VORLIEGENDER TEXT ▸
....

Jakob Zunz aus Mönchengladbach Der Mann, der die Oper in Sydney errichtete
Mönchngladbach · Die Dachkonstruktion der Oper in Sydney ist weltbekannt. Realisiert hat sie der gebürtige Mönchengladbacher Gerhard Jakob Zunz, der als 13-jähriger vor den Nazis aus seiner Heimatstadt fliehen musste. Jetzt ist er mit 94 Jahren in London gestorben.
Afrika, Australien, Hong Kong, USA, Argentinien, Großbritannien: Gerhard Jakob Zunz, kurz Jack Zunz, prägte mit seinen Gebäuden und Bauten Stadtbilder auf der ganzen Welt. Neben der Oper in Sydney errichtete er zahlreiche von namhaften Architekten entworfene Wahrzeichen und Landmarken, darunter das Centre Pompidou in Paris, das Britannic House in London für BP und gemeinsam mit Lord Norman Foster, mit dem ihn eine besonders herzliche Beziehung verband, den Hauptsitz der HSBC Holding in Hongkong sowie das elegante erste Terminalgebäude für den Londoner Flughafen Stansted. 1989 wurde der Ausnahme-Ingenieur mit Mönchengladbacher Wurzeln von Elisabeth II. zum Ritter geschlagen.

....

DATENAUSZÜGE ▸
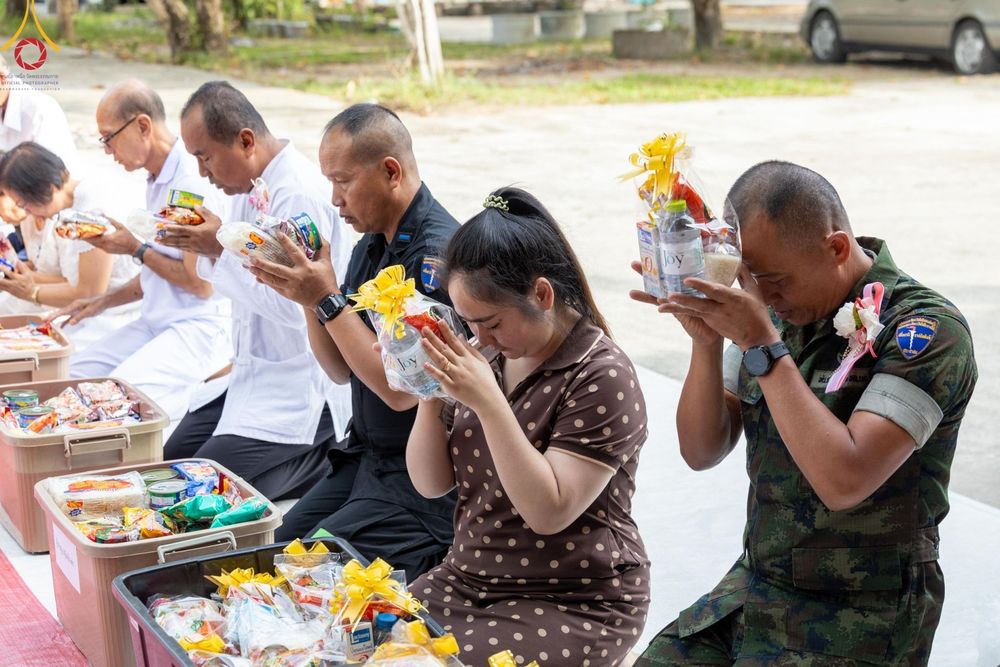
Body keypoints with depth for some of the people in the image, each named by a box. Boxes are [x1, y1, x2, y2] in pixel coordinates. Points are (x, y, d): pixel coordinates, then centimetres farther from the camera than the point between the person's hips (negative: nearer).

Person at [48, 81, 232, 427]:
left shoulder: (194, 183, -18)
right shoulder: (158, 181, 13)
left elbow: (200, 284, -19)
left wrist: (136, 249, -10)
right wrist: (104, 302, 14)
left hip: (200, 327, -10)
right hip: (156, 321, 10)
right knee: (75, 373, 0)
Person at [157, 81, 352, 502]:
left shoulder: (302, 195, -21)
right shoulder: (250, 188, 9)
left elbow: (294, 305, -26)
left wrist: (222, 249, -21)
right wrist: (202, 247, -1)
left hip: (300, 385, -10)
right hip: (253, 374, 10)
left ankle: (322, 461, 1)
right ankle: (305, 459, 13)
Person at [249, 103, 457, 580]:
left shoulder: (439, 253, -20)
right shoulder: (372, 246, 9)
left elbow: (401, 389, -24)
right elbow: (342, 370, 11)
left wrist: (327, 299, -21)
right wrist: (306, 293, -5)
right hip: (367, 459, 9)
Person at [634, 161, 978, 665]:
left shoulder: (928, 330, -16)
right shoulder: (777, 312, 2)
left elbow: (843, 481, -27)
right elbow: (702, 452, 2)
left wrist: (762, 345, -26)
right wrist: (706, 341, -13)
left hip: (857, 621, -6)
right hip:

....

AUFGABE A ▸
Wiederhole bitte aus dem Text über Jack Zunz wortgetreu die Passage von „Afrika, Australien, Hong“ bis einschließlich „zum Ritter geschlagen.“.
AUFGABE B ▸
Beantworte anhand des Textes über Jack Zunz diese Fragen:
(i) In welchem Alter ist Zunz in London gestorben?
(ii) In welchem Jahr wurde er zum Ritter geschlagen?
(iii) Welches Bauwerk in Paris errichtete er?

ANTWORTFELD A ▸
Afrika, Australien, Hong Kong, USA, Argentinien, Großbritannien: Gerhard Jakob Zunz, kurz Jack Zunz, prägte mit seinen Gebäuden und Bauten Stadtbilder auf der ganzen Welt. Neben der Oper in Sydney errichtete er zahlreiche von namhaften Architekten entworfene Wahrzeichen und Landmarken, darunter das Centre Pompidou in Paris, das Britannic House in London für BP und gemeinsam mit Lord Norman Foster, mit dem ihn eine besonders herzliche Beziehung verband, den Hauptsitz der HSBC Holding in Hongkong sowie das elegante erste Terminalgebäude für den Londoner Flughafen Stansted. 1989 wurde der Ausnahme-Ingenieur mit Mönchengladbacher Wurzeln von Elisabeth II. zum Ritter geschlagen.

ANTWORTFELD B ▸
(i) Mit 94 Jahren.
(ii) 1989.
(iii) Das Centre Pompidou.